Everyday, it seems like the news coming out of China gets worse and worse. Far from the coronavirus being a small outbreak, there are indications that it won't be over soon and is worse than reported.
But the ramifications of coronavirus reach far beyond just the illness and deaths the outbreak is causing, which are tragic and heartbreaking enough. Parts of China are simply shut down with quarantines or people staying home, meaning manufacturing is slowing down at best or grinding to a halt at worst.
This slowing of manufacturing is already having noticeable impacts on the US and world economy, including the lighting industry.
So many products either rely on critical components from China or are entirely produced in the country. If no one is allowed to go to work, then the dominoes of the world economy may quickly fall.
So if more of the world slides into a pandemic/epidemic scenario, what can you do to keep the lights on as long as possible or use light to fight back? Let's look at a few different options.
Prevention is the best defense, and ultraviolet light has long been used to deactivate harmful viruses, bacteria, mold, and fungus. Since the outbreak of the coronavirus, we've seen an increase in interest in handheld UVC germicidal light fixtures.
These air and surface disinfection systems use a special ultraviolet light to kill harmful microorganisms. Ultraviolet light can be very harmful to exposed skin an eyes, but is an effective way to kill harmful organisms on surfaces.
While coronavirus is not currently spread through public water systems, UV lighting can also be used in a water purification system. In case public utilities fail or scale back, point-of-use or portable water purifiers may be essential.
Solar Light Fixtures
In the event of a real emergency, the power may go out for short or long periods of time. Brownouts, blackouts, terrorism, failure of the electrical grid -- none of it would be good.
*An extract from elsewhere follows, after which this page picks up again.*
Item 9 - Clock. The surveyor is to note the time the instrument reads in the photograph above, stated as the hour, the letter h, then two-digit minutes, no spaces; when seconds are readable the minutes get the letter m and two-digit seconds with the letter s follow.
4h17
Some of these lights can function for days without any sun to recharge the batteries, as they also have photocells to turn the lights off when they are not needed.
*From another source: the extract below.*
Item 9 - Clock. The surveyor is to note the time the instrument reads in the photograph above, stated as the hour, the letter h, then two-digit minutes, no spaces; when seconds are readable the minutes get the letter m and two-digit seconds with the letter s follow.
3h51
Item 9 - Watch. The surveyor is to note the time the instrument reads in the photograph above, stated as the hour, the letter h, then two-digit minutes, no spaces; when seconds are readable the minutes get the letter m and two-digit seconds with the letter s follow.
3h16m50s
The last thing anyone wants to be is the only person with supplies in their neighborhood, but having to guard it all in a dark house or shelter. Solar lights can provide safety and security for an individual, community, or family.
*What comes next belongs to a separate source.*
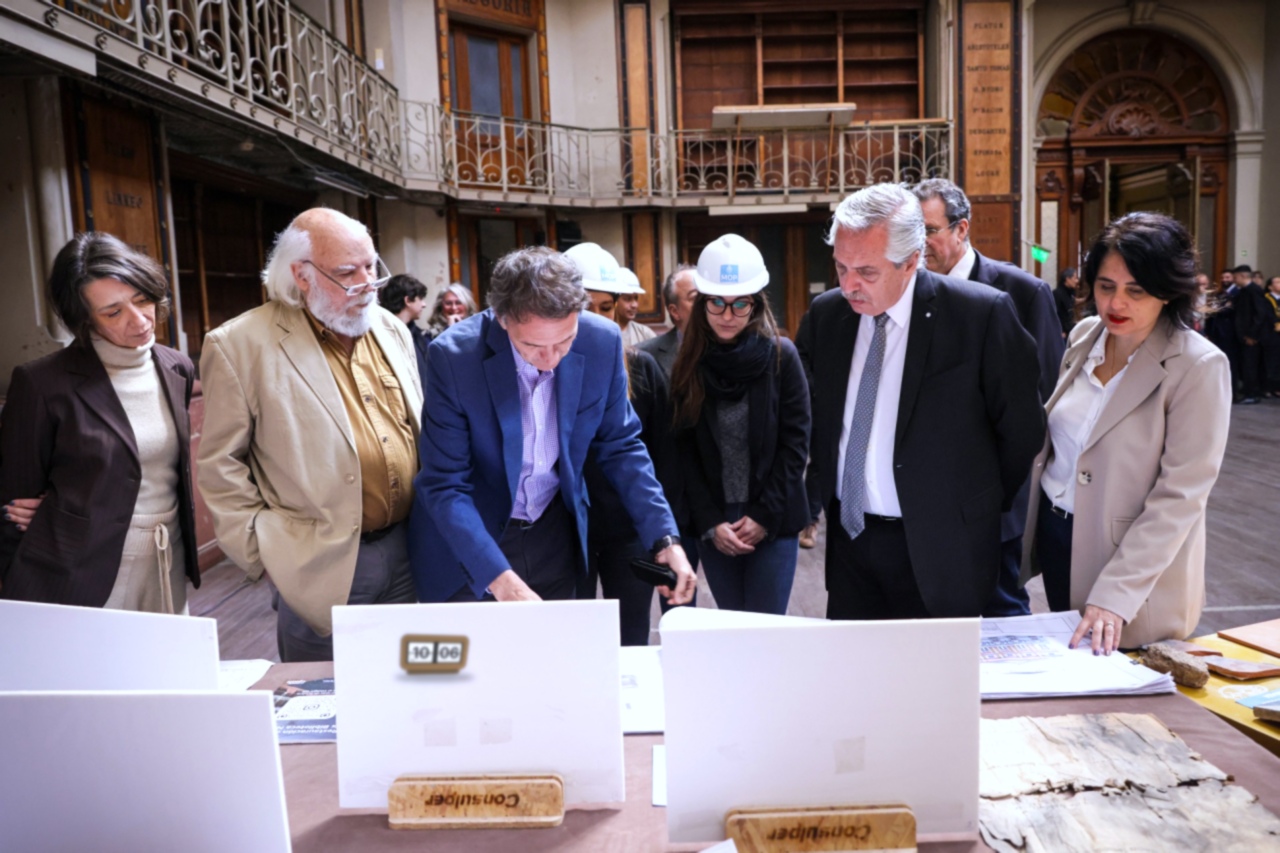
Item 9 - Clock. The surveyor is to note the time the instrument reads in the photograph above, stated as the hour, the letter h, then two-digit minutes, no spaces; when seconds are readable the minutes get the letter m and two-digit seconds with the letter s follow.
10h06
Emergency Ballasts & Drivers
For businesses, emergency ballasts for fluorescent fixtures, exit signs, and emergency lights may be required by law. Many homeowners, though, are not aware that the fluorescent fixtures in their garages or basements may be able to function on a battery backup in case the power fails.
Depending on the fixture and emergency ballast (or emergency LED driver), the lights can stay on for up to 90 minutes after the power fails. In a real emergency, 90 minutes can be an eternity when used properly. When used unwisely, it can also pass in the blink of an eye. But better to have that extra time than not.
Portable Survival Lights
Flashlights, portable area lights, and LED headlamps are a staple of many camping supplies, bug-out bags, and first responder tool kits. Having a few extra lights, batteries, and chargers never hurts.
The Bottom Line
Just like with avian flu and swine flu, it is entirely possible that coronavirus burns itself out in a few weeks or months and the world returns to normal. In fact, that is probably the most likely scenario.
However, the shocks that this outbreak is already causing to the US and world economy should give us all pause, and give us reason to consider how we can use different tools to protect our health, lives, and families.
Years ago, we wrote a long article on how lighting products should be part of any emergency toolkit. That was before LEDs became widely inexpensive and available. Today, lighting can be an even greater part of emergency preparations, from disinfection, to safety, to making life more convenient when it gets unexpectedly stressful.